The last movie we saw at Telluride, in fact at the ATFF, or After Telluride Film Festival, was Brick Lane, a movie about a woman’s ambivalent journey from Bangladesh to London, and her arranged husband’s ambivalent journey back. It is based on a book by Monica Ali.
It is the story of a precocious Bangladeshi woman who has a marriage arranged to an “educated” man living on Brick Lane in London. She arrives there and makes a life for herself, but dreams always of her village life and the fun she had growing up. In time she meets a charismatic young man who turns into a strong community leader as fall out from the World Trade Center bombings makes life even more difficult for the Muslim community. It is overall a well constructed story about the difficulties faced by recent immigrants and their children as they adapt to a foreign and often hostile new home.

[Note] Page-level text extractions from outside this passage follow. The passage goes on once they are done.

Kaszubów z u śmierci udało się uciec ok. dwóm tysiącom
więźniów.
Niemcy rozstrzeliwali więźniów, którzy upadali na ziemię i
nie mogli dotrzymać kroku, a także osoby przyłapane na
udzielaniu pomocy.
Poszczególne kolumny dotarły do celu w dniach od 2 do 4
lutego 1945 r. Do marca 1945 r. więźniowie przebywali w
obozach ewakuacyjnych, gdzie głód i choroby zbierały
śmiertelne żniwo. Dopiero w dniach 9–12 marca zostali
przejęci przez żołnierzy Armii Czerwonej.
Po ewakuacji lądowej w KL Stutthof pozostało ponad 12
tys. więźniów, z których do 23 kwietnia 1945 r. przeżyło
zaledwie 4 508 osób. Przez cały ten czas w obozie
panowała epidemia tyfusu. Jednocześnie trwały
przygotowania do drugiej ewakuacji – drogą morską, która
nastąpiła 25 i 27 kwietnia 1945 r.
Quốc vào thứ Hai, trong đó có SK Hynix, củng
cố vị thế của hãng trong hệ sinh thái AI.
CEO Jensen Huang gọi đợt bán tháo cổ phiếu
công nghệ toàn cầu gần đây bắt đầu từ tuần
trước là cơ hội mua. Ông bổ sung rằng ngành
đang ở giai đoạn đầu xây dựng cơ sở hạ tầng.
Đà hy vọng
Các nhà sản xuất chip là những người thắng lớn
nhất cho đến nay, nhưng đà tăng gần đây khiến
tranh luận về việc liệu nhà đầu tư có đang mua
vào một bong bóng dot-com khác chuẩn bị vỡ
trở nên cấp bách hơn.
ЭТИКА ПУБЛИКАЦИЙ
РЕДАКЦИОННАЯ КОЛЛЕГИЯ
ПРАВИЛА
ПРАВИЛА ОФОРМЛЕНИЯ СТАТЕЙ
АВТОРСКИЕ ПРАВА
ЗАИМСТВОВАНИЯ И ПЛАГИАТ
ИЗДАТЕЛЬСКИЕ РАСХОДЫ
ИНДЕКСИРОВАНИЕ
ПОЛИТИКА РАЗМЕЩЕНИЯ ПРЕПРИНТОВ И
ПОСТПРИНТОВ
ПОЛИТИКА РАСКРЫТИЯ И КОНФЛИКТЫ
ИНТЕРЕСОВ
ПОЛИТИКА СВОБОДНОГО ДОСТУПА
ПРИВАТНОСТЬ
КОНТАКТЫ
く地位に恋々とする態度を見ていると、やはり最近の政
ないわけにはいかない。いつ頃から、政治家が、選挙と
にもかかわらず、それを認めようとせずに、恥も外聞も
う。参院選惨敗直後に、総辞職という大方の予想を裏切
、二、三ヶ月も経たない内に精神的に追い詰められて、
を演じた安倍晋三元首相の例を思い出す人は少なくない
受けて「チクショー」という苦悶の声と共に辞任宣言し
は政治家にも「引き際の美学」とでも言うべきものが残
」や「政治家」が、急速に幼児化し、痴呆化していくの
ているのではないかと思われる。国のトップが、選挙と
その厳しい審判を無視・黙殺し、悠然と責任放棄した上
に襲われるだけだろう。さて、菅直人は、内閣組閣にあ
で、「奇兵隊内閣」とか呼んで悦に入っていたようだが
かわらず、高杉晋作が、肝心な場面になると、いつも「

Bikur Ha-Tizmoret is the story of an Egyptian police band that gets lost in Israel on their way to the opening of an arab cultural center. The movie covers just about 24 hours, from when the band lands to the time they get to their final destination, by way of a culture-less town in the middle of the desert. In the brief time they’re lost, they all grow, develop schisms, heal them, and become more complete people while making a small contribution to healing the Arab/Israeli rift.
Ronit Elkabetz is absolutely enchanting as Dina. She completely owns the screen. She’s gorgeous and funny; her every expression is adorable. One could watch her for hours.
The Band was by far the funniest movie in the festival with a command of subtle, dry humor. I recommend it highly.
4 Months, 3 Weeks and 2 Days is a Romanian film about two college roommates dealing with one’s unwanted pregnancy and the trials the two go through to get an illegal abortion in pre-revolutionary Romania. The movie is very suspenseful and in places somewhat difficult to watch. Carolyn objected to the unrealistically trivial representation of the physical effects of the abortion on the woman who needed it, but the story is more about the afflicted girl’s friend, played by Anamaria Marinca, and the trials she suffers in support of her friend. The performances are all strong and the movies pacing is generally good.
Wind Man is a film from Kazakhstan about a small village on the steppe visited by both Death and an Angel. It’s funny and generally light-hearted, but the character development is weak and one is left feeling a bit unconcerned about the various deaths, some of which should be sad, but just aren’t.
I’m not familiar enough with the genre to really get the tropes, but Carolyn is and tells me that people find these crude comedies comforting, like sitcoms, as the same actors appear over and over in typecast rolls. While the movie is interesting and abstract enough to reach a global audience, it probably plays a lot better to a local one.
Not really Wings of Desire on the steppe.
Early Sunday morning we drove up to the Chuck Jones cinema at the top of the hill to see a tribute to Shyam Benegal, and his film Bhumika.
Shyam is a wonderful person. We crossed paths with his wonderful wife, Nira, many times over several days. They were always gracious and fascinating.
Indian melodramas generally fall into a class of films I have little patience for, but this is a genuinely good film about India’s Tallulah Bankhead, Hansa Wadkar who somewhat daringly (for the time) lived by her own rules and become a major Indian film star.
The film starts with Indian dancing girls in the Bollywood tradition, which is always fun, and goes on to tell the story of this daring woman’s life, her strong grandmother, her disapproving mother, her arranged marriage, and her genuine loves and affairs. Smita Patil is really wonderful as the lead: beautiful and funny and sweet.
Saturday evening we saw Jar City. It was a fairly traditional detective story with some nominally successful comic elements. Apparently it was the most popular movie in Icelandic history, meaning 100,000 Icelanders saw it, an entire third of the country’s population. But before that we saw a Korean film, Bound by Chastity Rules, which was directed by Shin Sang-ok, famous for possibly having been kidnapped by the Kim Jong Il. That was also the most interesting part of the film which was otherwise a somewhat tedious melodrama about a horny widow and her nasty mother-in-law.
Jar City was proceeded by Nash Edgarton’s short film “Spider,” which was screamingly funny. Literally. You can watch it on-line here.
Jar City (originally Myrin) is a story of rape and murder with a twist in that the rapist carried a very unusual genetic deviation, which was transmitted to the progeny of his “victims.” The plot device revolves around a somewhat controversial plan to genetically map every citizen of Iceland, and that the only expression of the genetic deviation is within this one lineage. Another interesting element is a measure of moral ambivalence around the rape itself.
The acting is very strong, especially the lead, Ingvar Eggert Sigurðsson. The story holds together and is successful in leading the viewer along the adventure with a number of generally unexpected twists and turns. Perhaps the funniest character was Theódór Júlíusson as Elliði, the dangerous tough guy in the film.